Dans une composition organisée autour d’un axe oblique, mais stabilisée par une ligne d’horizon droite d’une part, et par la solidité des architectures dont on ressent le volume d’autre part, on reconnaît, au fond, les deux tours de la collégiale de Notre-Dame de Melun, et apercevoir une partie du château de Vaux-le-Pénil entre les arbres. Le regard de l’ingénieur est bien présent puisque, outre le pont métallique, se dressent à droite, quelques usines de Vaux-le-Pénil sur la rive droite. Au premier plan, deux figures féminines vêtues à la mode de l’époque ancrent le tableau dans son temps : peut-être son épouse et leur fille Hélène.

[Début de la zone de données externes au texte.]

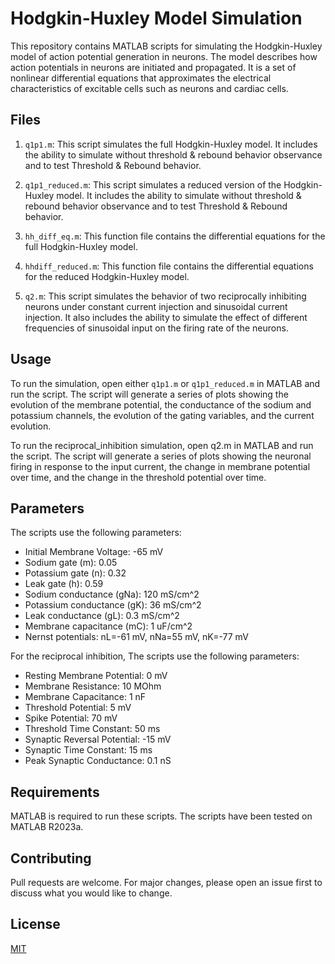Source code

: # Hodgkin-Huxley Model Simulation

This repository contains MATLAB scripts for simulating the Hodgkin-Huxley model of action potential generation in neurons. The model describes how action potentials in neurons are initiated and propagated. It is a set of nonlinear differential equations that approximates the electrical characteristics of excitable cells such as neurons and cardiac cells.

## Files

1. `q1p1.m`: This script simulates the full Hodgkin-Huxley model. It includes the ability to simulate without threshold & rebound behavior observance and to test Threshold & Rebound behavior.

2. `q1p1_reduced.m`: This script simulates a reduced version of the Hodgkin-Huxley model. It includes the ability to simulate without threshold & rebound behavior observance and to test Threshold & Rebound behavior.

3. `hh_diff_eq.m`: This function file contains the differential equations for the full Hodgkin-Huxley model.

4. `hhdiff_reduced.m`: This function file contains the differential equations for the reduced Hodgkin-Huxley model.

5. `q2.m`: This script simulates the behavior of two reciprocally inhibiting neurons under constant current injection and sinusoidal current injection. It also includes the ability to simulate the effect of different frequencies of sinusoidal input on the firing rate of the neurons.

## Usage

To run the simulation, open either `q1p1.m` or `q1p1_reduced.m` in MATLAB and run the script. The script will generate a series of plots showing the evolution of the membrane potential, the conductance of the sodium and potassium channels, the evolution of the gating variables, and the current evolution.

To run the reciprocal_inhibition simulation, open q2.m in MATLAB and run the script. The script will generate a series of plots showing the neuronal firing in response to the input current, the change in membrane potential over time, and the change in the threshold potential over time.

## Parameters

The scripts use the following parameters:

- Initial Membrane Voltage: -65 mV
- Sodium gate (m): 0.05
- Potassium gate (n): 0.32
- Leak gate (h): 0.59
- Sodium conductance (gNa): 120 mS/cm^2
- Potassium conductance (gK): 36 mS/cm^2
- Leak conductance (gL): 0.3 mS/cm^2
- Membrane capacitance (mC): 1 uF/cm^2
- Nernst potentials: nL=-61 mV, nNa=55 mV, nK=-77 mV

For the reciprocal inhibition, The scripts use the following parameters:

- Resting Membrane Potential: 0 mV
- Membrane Resistance: 10 MOhm
- Membrane Capacitance: 1 nF
- Threshold Potential: 5 mV
- Spike Potential: 70 mV
- Threshold Time Constant: 50 ms
- Synaptic Reversal Potential: -15 mV
- Synaptic Time Constant: 15 ms
- Peak Synaptic Conductance: 0.1 nS

## Requirements

MATLAB is required to run these scripts. The scripts have been tested on MATLAB R2023a.

## Contributing

Pull requests are welcome. For major changes, please open an issue first to discuss what you would like to change.

## License

[MIT](https://choosealicense.com/licenses/mit/)
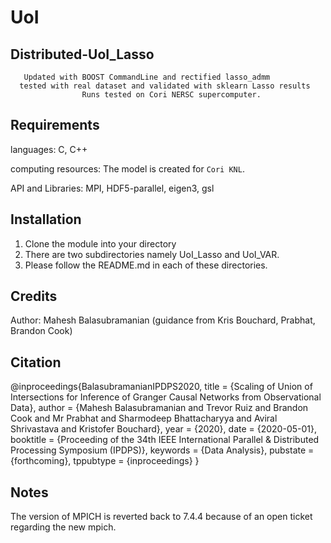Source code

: # UoI
## Distributed-UoI_Lasso 
       Updated with BOOST CommandLine and rectified lasso_admm
      tested with real dataset and validated with sklearn Lasso results
                    Runs tested on Cori NERSC supercomputer.


## Requirements

languages: C, C++

computing resources: The model is created for `Cori KNL`.

API and Libraries: MPI, HDF5-parallel, eigen3, gsl


## Installation

1. Clone the module into your directory
2. There are two subdirectories namely UoI_Lasso and UoI_VAR.
3. Please follow the README.md in each of these directories. 



## Credits

Author: Mahesh Balasubramanian (guidance from Kris Bouchard, Prabhat, Brandon Cook)

## Citation
@inproceedings{BalasubramanianIPDPS2020,
title = {Scaling of Union of Intersections for Inference of Granger Causal Networks from Observational Data},
author = {Mahesh Balasubramanian and Trevor Ruiz and Brandon Cook and Mr Prabhat and Sharmodeep Bhattacharyya and Aviral Shrivastava and Kristofer Bouchard},
year = {2020},
date = {2020-05-01},
booktitle = {Proceeding of the 34th IEEE International Parallel & Distributed Processing Symposium (IPDPS)},
keywords = {Data Analysis},
pubstate = {forthcoming},
tppubtype = {inproceedings}
}


## Notes
The version of MPICH is reverted back to 7.4.4 because of an open ticket regarding the new mpich.

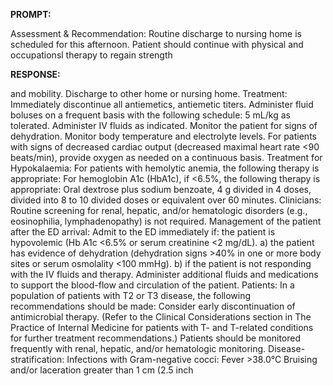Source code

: **PROMPT:**

Assessment & Recommendation:  Routine discharge to nursing home is scheduled for this afternoon. Patient should continue with physical and occupationsl therapy to regain strength

**RESPONSE:**

  and mobility. Discharge to other home or nursing home.  Treatment:  Immediately discontinue all antiemetics, antiemetic titers.  Administer fluid boluses on a frequent basis with the following schedule: 5 mL/kg as tolerated.  Administer IV fluids as indicated.  Monitor the patient for signs of dehydration.  Monitor body temperature and electrolyte levels.  For patients with signs of decreased cardiac output (decreased maximal heart rate <90 beats/min), provide oxygen as needed on a continuous basis.  Treatment for Hypokalaemia:  For patients with hemolytic anemia, the following therapy is appropriate:  For hemoglobin A1c (HbA1c), if <6.5%, the following therapy is appropriate:  Oral dextrose plus sodium benzoate, 4 g divided in 4 doses, divided into 8 to 10 divided doses or equivalent over 60 minutes.  Clinicians:  Routine screening for renal, hepatic, and/or hematologic disorders (e.g., eosinophilia, lymphadenopathy) is not required.  Management of the patient after the ED arrival:  Admit to the ED immediately if: the patient is hypovolemic (Hb A1c <6.5% or serum creatinine <2 mg/dL).  a) the patient has evidence of dehydration (dehydration signs >40% in one or more body sites or serum osmolality <100 mmHg).  b) if the patient is not responding with the IV fluids and therapy.  Administer additional fluids and medications to support the blood-flow and circulation of the patient.  Patients:  In a population of patients with T2 or T3 disease, the following recommendations should be made:  Consider early discontinuation of antimicrobial therapy. (Refer to the Clinical Considerations section in The Practice of Internal Medicine for patients with T- and T-related conditions for further treatment recommendations.)  Patients should be monitored frequently with renal, hepatic, and/or hematologic monitoring.  Disease-stratification:  Infections with Gram-negative cocci:  Fever >38.0°C  Bruising and/or laceration greater than 1 cm (2.5 inch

Rouart, qui avait commencé à peindre jeune, fut initialement influencé par la tradition des peintres de Barbizon. Ancien élève de Jean-François Millet, il peignit également en plein air en compagnie de Camille Corot. Mais sa rencontre avec Edgar Degas, d’abord sur les bancs du lycée Louis-le-Grand à Paris, puis à nouveau lors du siège de Paris en 1870, fut décisive et explique son attrait, comme d’autres impressionnistes pour les paysages modernes des bords de Seine.
Le style de ce tableau semble constituer une synthèse entre ces deux « écoles ». Le traitement velouté des feuillages évoque le travail de Corot, mais avec une palette bien plus lumineuse, bien qu’assez fidèle aux tons locaux, constituée majoritairement d’ocres, de verts et de bleus pour le ciel. L’intérêt Henri Rouart pour les effets atmosphériques est sensible dans sa manière de rendre l’ensoleillement avec les ombres franches du premier plan, bien-sûr colorées et avec touches plus franches, vibrantes et irrégulières, à la manière impressionniste. Lorsque le tableau fut exposé en 1874, le féroce Louis Leroy parla à leur propos de « torchonné du ton » à propos des ombres dans le Charivari, poursuivant : « Ah ! Corot, Corot, que de crimes on commet en ton nom ! C’est toi qui as mis à la mode cette facture lâchée, ces frottis, ces éclaboussures ».
L’arrière-plan, en revanche, présente une facture plus légère. L’ensemble montre un souci d’harmonie qui fut relevé par le critique Armand Silvestre, qui qualifia La Terrasse au bord de Seine à Melun comme étant « d’un ton très fin et très distingué » dans La Vie moderne du 1er mai 1880. Quoi qu’il en soit, Henri Rouart se trouva au cœur de la problématique des impressionnistes et, par un amusant jeu de mariages, se trouva même intimement lié à plusieurs d’entre eux. Son fils Ernest épousa Julie Manet, fille de Berthe Morisot, tandis que deux autres fils, Eugène et Louis, épousèrent les filles du peintre Henry Lerolle, immortalisées par Renoir dans son tableau Jeunes filles au piano (1892).
Quel contraste pour moi puisque je découvre ce tableau juste après Rue Saint Denis de Monet du Jour 25 que je n’avais pas encore vu ! 😉 Ici, le calme !
Ooops, je voulais dire Monet Jour 24…
C’est bien vrai! Deux salles, deux ambiances !!